In a major policy speech in Anchorage, Parnell said the state and Canadian pipeline builder TransCanada Corp. have agreed to terminate their involvement under the Alaska Gasline Inducement Act. He made clear, however, that TransCanada would remain a partner in the project, just under new terms.
Parnell said he would seek legislative approval for the state to participate in a new commercial agreement with TransCanada; the North Slope's three major players, Exxon Mobil Corp., BP PLC and ConocoPhillips; and the Alaska Gasline Development Corp. He said he expected a set of terms to be signed soon.

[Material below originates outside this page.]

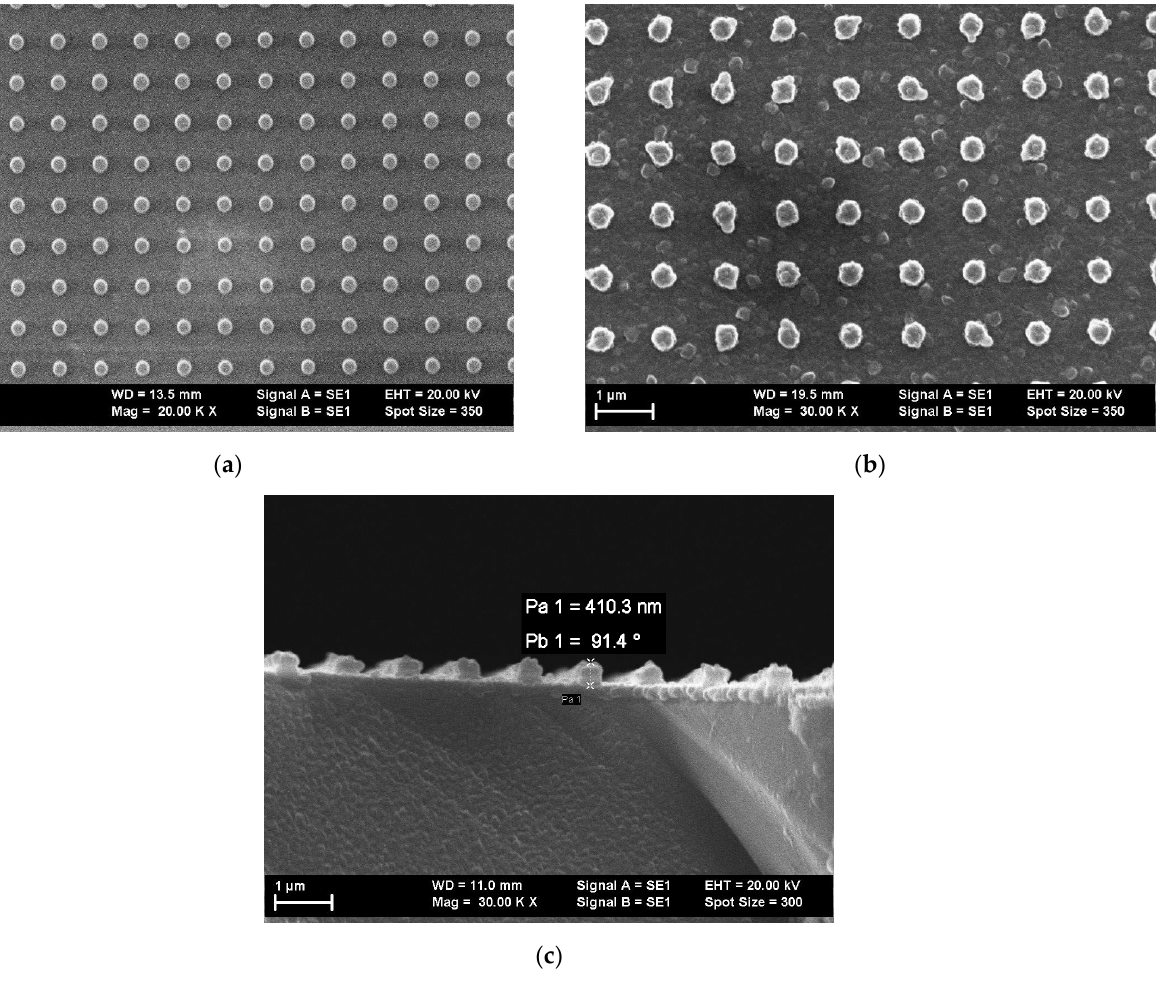
Figure 2. SEM images of: nano-patterned polymeric photoresist ( a ); nano-patterned Al layer ( b ); nano-patterned Al layer cross-section at a sample tilt angle of ~90° ( c ).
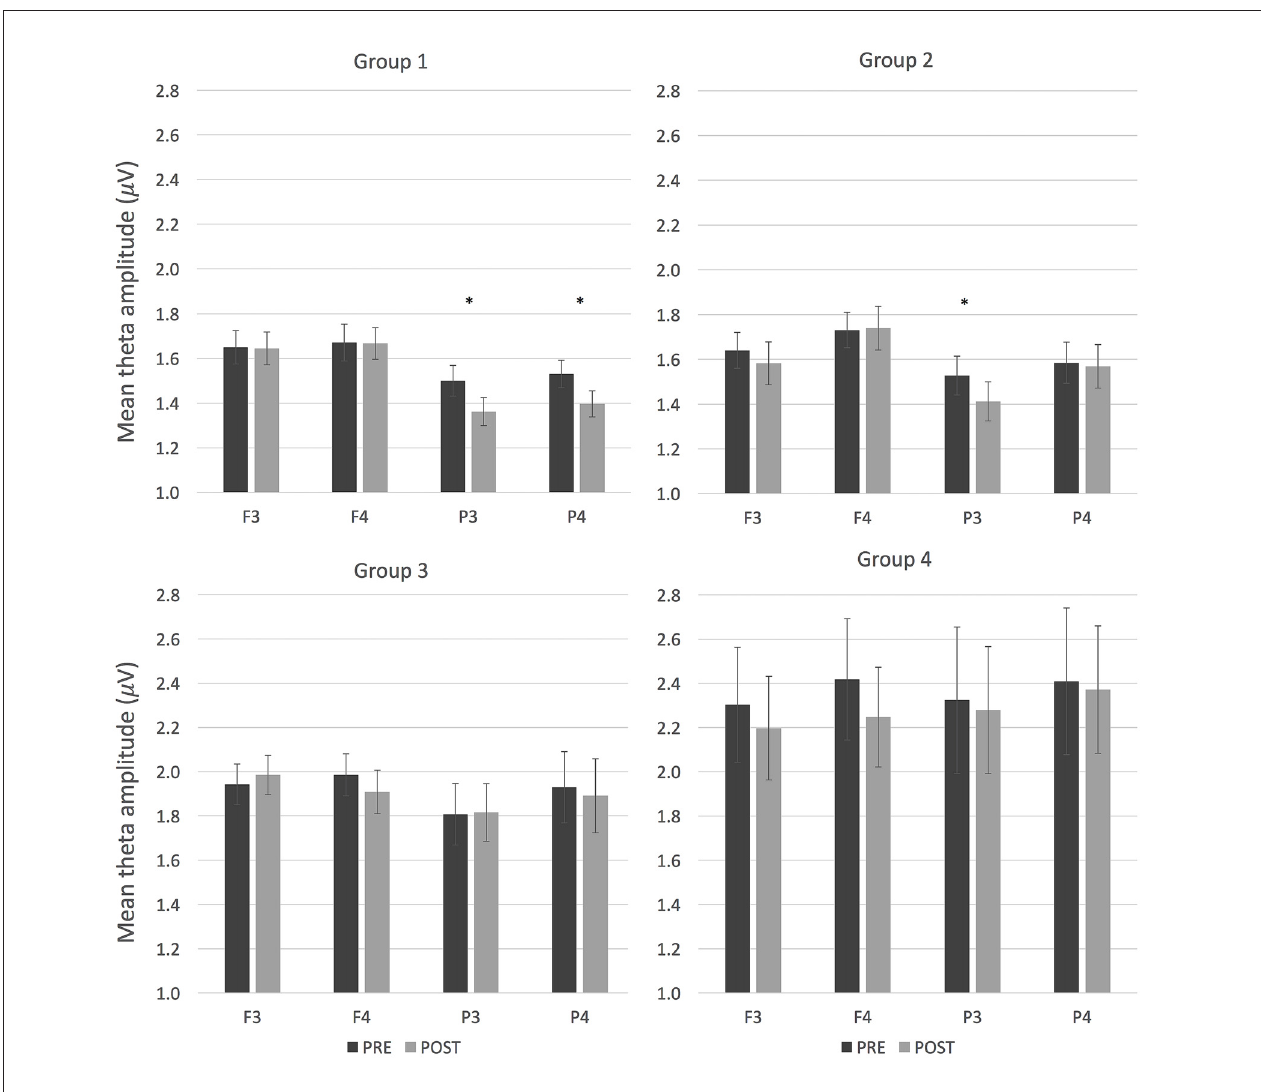
FIGURE 2 | Resting electroencephalogram (EEG) activity (mean theta amplitude) before and after theta tACS in the four groups. Error bars represent SEM. ∗ p <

Natural Resources Commissioner Joe Balash called the commercial agreement a "broad roadmap" and statement of intent. He said in an interview that legislation would have to be passed to accomplish what is being contemplated and the state plans to enter a separate, more narrowly defined agreement with TransCanada for pipeline services.
The terms of the inducement act will remain in force for the time being, though the parties envision transitioning into the new arrangement once enabling legislation is passed, Balash said.
"Nobody's letting go of the rope just yet," he said, but he noted the state and TransCanada had "pre-agreed" to make the transition. A TransCanada spokesman said the company would continue working to advance the pipeline project.
Parnell said he would propose legislation that would allow the state to enter into shipping agreements to move and sell gas. The legislation also would ask lawmakers to switch to a flat gross tax and allow for certain leases to pay production taxes with gas. Parnell previously said he would not propose gas tax legislation unless he saw demonstrable progress on the line.
"The bottom line: We will have an investment-quality project when that's complete," he said Friday.
Balash said he thinks the Legislature can act on the proposal this session — which is what the commercial agreement contemplates — "in large part because what we're asking the Legislature to do essentially is set some of the specific terms that would then go into a contract to be negotiated over the next 18 months or so and would then come back to the Legislature for approval."
"It's not like we're asking the Legislature to make the big decisions this year, but we're asking them to make some pretty important ones," Balash said. The next set of agreements would set out specific equity terms, he said.